Erler: Wir haben die Verantwortung für die Sicherheit in einem großen Teil des Landes übernommen. Längst wird anerkannt, dass der Erfolg aller Bemühungen der internationalen Gemeinschaft in Afghanistan auch davon abhängt, dass wir dieser Verantwortung in der Nordregion weiter erfolgreich gerecht werden. Das Problem ist aber, dass der Aufbau und die Ausbildung afghanischer Sicherheitskräfte hinter dem Plan zurückbleiben. Wir überlegen, ob und wie wir uns bei dieser Aufgabe stärker engagieren können.

sueddeutsche.de: Vereinzelt werden nun Stimmen laut, die Bundesregierung müsse sich ganz aus Afghanistan zurückziehen. Was entgegnen Sie den Kritikern des Einsatzes?

Erler: Auch nach dem tödlichen Anschlag vom 15. August sehe ich eher einen politischen Konsens, sich jetzt nicht aus der Bahn werfen zu lassen und den Einsatz in Afghanistan fortzusetzen. Ein Rückzug aus Afghanistan würde den jahrzehntelangen Bürgerkrieg ins Land zurückbringen und weltweit die Sicherheitslage dramatisch verschlechtern - auch bei uns in Deutschland!

sueddeutsche.de: Wäre es nicht wenigstens sinnvoll, zivile und militärische Einsätze strikt voneinander zu trennen, wie es Ärzte ohne Grenzen nun fordern?

Erler: Kennzeichen der deutschen Politik in Afghanistan ist der zivil-militärische Gesamtansatz, also mit den Bundeswehrsoldaten im Rahmen der ISAF-Mission ein sicheres Umfeld zu schaffen, in dem sich dann Aufbau- und Infrastrukturmaßnahmen, die Hilfstätigkeit der internationalen Organisationen und NGOs sowie normales Verwaltungs- und Regierungshandeln geschützt und sichtbar entwickeln können.

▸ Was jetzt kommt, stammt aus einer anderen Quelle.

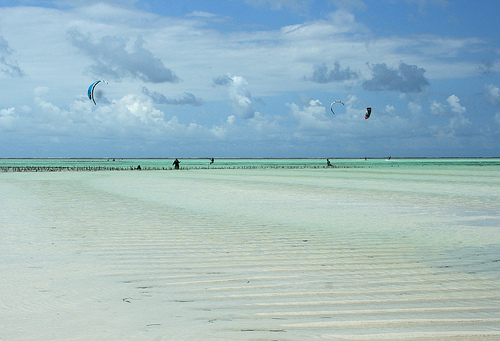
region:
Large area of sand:
[8, 168, 499, 339]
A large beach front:
[3, 168, 498, 336]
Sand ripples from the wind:
[122, 222, 499, 332]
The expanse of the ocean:
[2, 155, 496, 169]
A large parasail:
[85, 78, 102, 105]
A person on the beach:
[168, 157, 183, 167]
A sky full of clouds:
[3, 0, 497, 153]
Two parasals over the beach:
[322, 98, 378, 121]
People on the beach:
[134, 157, 351, 173]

Ich kenne keine vernünftige Alternative zu diesem Ansatz.

sueddeutsche.de: Wie gehen die Deutschen mit der erhöhten Gefährdungslage in Afghanistan um - die psychische Belastung wächst ja von Tag zu Tag?

Erler: Natürlich löst jeder Anschlag zunächst einen Schock aus, und wir leisten dann Hilfe, um diesen zu überwinden. Die Erfahrung - auch nach dem tödlichen Anschlag vom 19. Mai gegen drei Bundeswehrsoldaten - zeigt aber, dass dann gerade auch die Reaktion der afghanischen Bevölkerung mit ihrer Anteilnahme und ihrer Sorge über einen eventuellen Abbruch der Hilfe bei vielen einen Effekt der Entschlossenheit und des Trotz-allem-Weitermachens auslöst.

sueddeutsche.de: Wie lange werden Deutsche noch Aufbauhilfe in Afghanistan leisten müssen?

Erler: Unser Engagement kann erst reduziert werden, wenn die gewählte afghanische Regierung sich mit ihren eigenen Sicherheitskräften erfolgreich gegen die Angriffe der Aufständischen und der Terroristen schützen kann. Deswegen verstärken wir auch, wie jetzt mit der EU-Polizeiausbildungsmission, unsere Bemühungen um die raschere Aufstellung und Ausbildung dieser Sicherheitskräfte.